• Set of tasks:
- 1) In the GitHub thread about POSIX shared memory across containers in a pod, reproduce the stretch from "ddysher commented Sep" through "shm size configurable." word for word.
- 2) Extend the GitHub thread about POSIX shared memory across containers in a pod, picking up after its last comment.

START Excerpted passage

Skip to content
New issue

Have a question about this project? Sign up for a free GitHub account to open an issue and contact its maintainers and the community.

By clicking “Sign up for GitHub”, you agree to our terms of service and privacy statement. We’ll occasionally send you account related emails.

Already on GitHub? Sign in to your account

Support Posix Shared Memory across containers in a pod #28272

Open
CsatariGergely opened this issue Jun 30, 2016 · 95 comments
Open

Support Posix Shared Memory across containers in a pod #28272

CsatariGergely opened this issue Jun 30, 2016 · 95 comments
Assignees
Labels
kind/feature Categorizes issue or PR as related to a new feature. sig/node Categorizes an issue or PR as relevant to SIG Node. triage/accepted Indicates an issue or PR is ready to be actively worked on.

Comments

@CsatariGergely
Copy link

Docker implemented modifiable shmsize (see 1) in version 1.9. It should be possible to define the shmsize of a pod on the API and Kubernetes shall pass this information to Docker.

@Random-Liu
Copy link
Member

Random-Liu commented Jun 30, 2016

Also ref #24588 (comment), in which we also discussed whether we should expose shmsize in pod configuration.

@janosi
Copy link
Contributor

janosi commented Jun 30, 2016

I am not sure I can see that discussion in that issue about exposing ShmSize on the Kubernetes API :( As I understand, that discussion is about how to use the Docker API after it introduced the ShmSize attribute.

@Random-Liu
Copy link
Member

I would like kube to set an explicit default ShmSize using the option 1 proposed by @Random-Liu and I wonder if we should look to expose ShmSize as a per container option in the future.

I should say "in which we also mentioned whether we should expose shmsize in container configuration."

@janosi
Copy link
Contributor

janosi commented Jun 30, 2016

@Random-Liu All right, thank you! I missed that point.

@j3ffml j3ffml added sig/node Categorizes an issue or PR as relevant to SIG Node. team/ux labels Jun 30, 2016
@dims
Copy link
Member

dims commented Jul 8, 2016

@janosi @CsatariGergely - the 64m default is not enough? what would be the best way to make it configurable for your use? (pass a parameter in kubelet command line?)

@janosi
Copy link
Contributor

janosi commented Jul 11, 2016

@dims Or maybe it is too much to waste? ;)
But yes, sometimes 64m is not enough.
We would prefer a new optional attribute for the pod in PodSpec in the API,like e.g. "shmSize".
As shm is shared among containers in the pod, PodSpec would be the appropriate place, I think.

@pwittrock pwittrock removed the team/ux label Jul 18, 2016
@janosi
Copy link
Contributor

janosi commented Sep 2, 2016

We have a chance to work on this issue now. I would like to align the design before applying it on the code. Your comments are welcome!

The change on the versioned API would be, that there would be a new field in type PodSpec:

//Optional: Docker "--shm-size" support. Defines the size of /dev/shm in a Docker-managed cotainer 
//If not defined here Docker uses a default value
//Cannot be updated
ShmSize *resource.Quantity `json:"shmSize,omitempty"`

@ddysher
Copy link
Contributor

ddysher commented Sep 21, 2016

@janosi Did you have a patch for this? we currently hit this issue running db on k8s, would like to have shm size configurable.

END Excerpted passage
START Records

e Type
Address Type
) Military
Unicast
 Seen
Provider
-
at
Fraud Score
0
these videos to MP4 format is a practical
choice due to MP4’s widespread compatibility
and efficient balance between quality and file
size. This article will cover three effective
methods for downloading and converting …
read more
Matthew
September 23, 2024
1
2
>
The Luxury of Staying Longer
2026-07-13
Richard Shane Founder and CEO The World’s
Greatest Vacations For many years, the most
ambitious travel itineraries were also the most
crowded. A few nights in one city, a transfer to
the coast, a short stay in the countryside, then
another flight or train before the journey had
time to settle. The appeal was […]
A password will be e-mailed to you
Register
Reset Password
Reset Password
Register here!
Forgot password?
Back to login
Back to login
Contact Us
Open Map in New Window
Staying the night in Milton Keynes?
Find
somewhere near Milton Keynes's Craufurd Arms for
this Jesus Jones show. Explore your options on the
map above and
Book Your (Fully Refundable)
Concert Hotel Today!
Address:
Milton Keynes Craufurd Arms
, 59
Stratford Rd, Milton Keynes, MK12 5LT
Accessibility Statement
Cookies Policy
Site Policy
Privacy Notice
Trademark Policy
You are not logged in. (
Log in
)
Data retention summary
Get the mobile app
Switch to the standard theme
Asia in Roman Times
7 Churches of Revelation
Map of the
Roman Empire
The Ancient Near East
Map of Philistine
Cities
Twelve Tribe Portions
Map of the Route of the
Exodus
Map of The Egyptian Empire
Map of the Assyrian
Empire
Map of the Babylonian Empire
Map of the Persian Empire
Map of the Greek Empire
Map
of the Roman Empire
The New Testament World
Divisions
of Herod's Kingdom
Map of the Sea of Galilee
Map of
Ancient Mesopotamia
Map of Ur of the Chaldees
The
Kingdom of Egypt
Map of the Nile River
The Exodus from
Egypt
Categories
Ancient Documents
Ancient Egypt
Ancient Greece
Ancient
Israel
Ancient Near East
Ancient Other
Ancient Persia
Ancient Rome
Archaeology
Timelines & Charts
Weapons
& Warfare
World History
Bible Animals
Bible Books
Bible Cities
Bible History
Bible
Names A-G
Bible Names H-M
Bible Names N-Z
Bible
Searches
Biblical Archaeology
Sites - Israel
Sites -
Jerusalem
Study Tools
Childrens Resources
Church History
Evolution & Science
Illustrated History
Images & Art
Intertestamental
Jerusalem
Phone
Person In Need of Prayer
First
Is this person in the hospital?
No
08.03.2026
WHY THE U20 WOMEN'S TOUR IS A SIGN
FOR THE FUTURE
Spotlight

END Records

• Expected results:
- 1)
ddysher commented Sep 21, 2016

@janosi Did you have a patch for this? we currently hit this issue running db on k8s, would like to have shm size configurable.

- 2)
@janosi
Copy link
Contributor

janosi commented Sep 22, 2016

@ddysher We are working on it. We send the PRs in the next weeks.

@wstrange
Copy link
Contributor

wstrange commented Oct 5, 2016

Just want to chime in that we are hitting this problem as well

@gjcarneiro
Copy link

Hi, is there any known workaround for this problem? I need to increase the shmem size to at least 2GB, and I have no idea how.

@janosi
Copy link
Contributor

janosi commented Nov 11, 2016

@ddysher @wstrange @gjcarneiro Please share your use cases with @vishh and @derekwaynecarr on the pull request #34928 They have concerns about extending the API with this shmsize option, and they have different solution proposals. They would like to understand whether users really require this on the API, or shm size could be adjusted by k8s automatically to some calculated value.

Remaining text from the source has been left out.